8 thoughts on “Ping Pong – Episode 3

  1. Yea I’m also surprised how much I’m enjoying this since I’m not into sports shows usually. I love smile has a character and I also love how the show handle its portrayal of sports and link it through the developments of the characters. And like you said the sync of sound rhythm and visuals was darn great.

    Yuasa is just too good in what he does. Also excited for his upcoming episode of adventure time and space dandy.

    • I need to catch up on Space Dandy. I was never the biggest fan of it, but its best moments are quite impressive, and I’m sure the Yuasa episode will be great.

  2. Wasn’t it just beautiful? I was writhing in joy for the whole duration of the episode.
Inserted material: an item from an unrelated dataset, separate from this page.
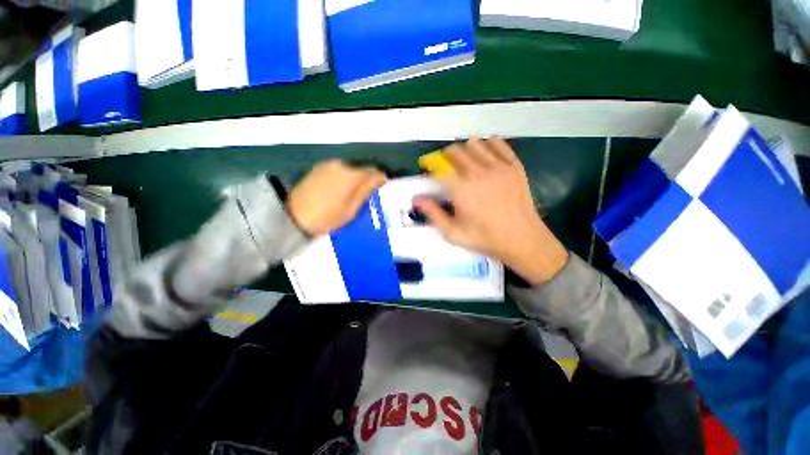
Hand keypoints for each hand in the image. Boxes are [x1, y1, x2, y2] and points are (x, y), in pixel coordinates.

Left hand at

I was so surprised that it could just keep getting better like this—which, after the poetic “listening in the wind” scene of the first installment, seemed impossible to me, but even the most minor of characters has the possiblity of getting powerful scenes and a solid background, it seems: like the “maybe I should go to the sea”-guy with his internal monologue and his waves under the table and his episode-ending “Well, I’m at the sea” line, which was both hilarious and sad, and the.. ..
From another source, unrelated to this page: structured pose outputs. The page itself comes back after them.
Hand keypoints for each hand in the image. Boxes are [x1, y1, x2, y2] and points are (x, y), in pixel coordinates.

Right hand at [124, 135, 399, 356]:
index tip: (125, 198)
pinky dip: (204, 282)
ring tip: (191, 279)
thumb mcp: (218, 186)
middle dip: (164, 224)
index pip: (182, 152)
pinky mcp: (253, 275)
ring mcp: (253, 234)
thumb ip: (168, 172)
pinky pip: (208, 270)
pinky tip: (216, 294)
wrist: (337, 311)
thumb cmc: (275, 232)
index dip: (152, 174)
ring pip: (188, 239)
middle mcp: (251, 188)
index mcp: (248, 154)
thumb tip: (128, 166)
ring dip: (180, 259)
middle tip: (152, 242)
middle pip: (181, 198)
    I’m not familiar with the source material so I don’t know if we can expect Yuasa to keep this up, but I really want to believe. Also, I know it’s not actually surprising and I shouldn’t let it get under my skin, but it still stupefies me that uninspired shits like Mahouka and NoGameNoLife gets MAL ratings well above 8 and this gets 7-something. Shine.

    • It was so good! It was remarkable how much impact each of this episode’s little character moments had. This show is the complete package.

      And yeah, can’t help the MAL ratings. MAL’s basically the broadest possible anime demographic, and its ratings reflect that.

  3. Am I wrong for finding it enormously distracting how little animation there was in this episode? I haven’t seen anyone else commenting on it, so maybe it really IS just me, but there was something quite off-putting about portraying a sport, no matter how inner-focused the material, with so little actual motion, in what seemed like just manga panels being thrown up on the screen.

    • It was definitely light on animation. It didn’t really bother me, because I felt the show’s technical merits in direction and sound design still elevated it far above many shows with more animation, but it was definitely a thing.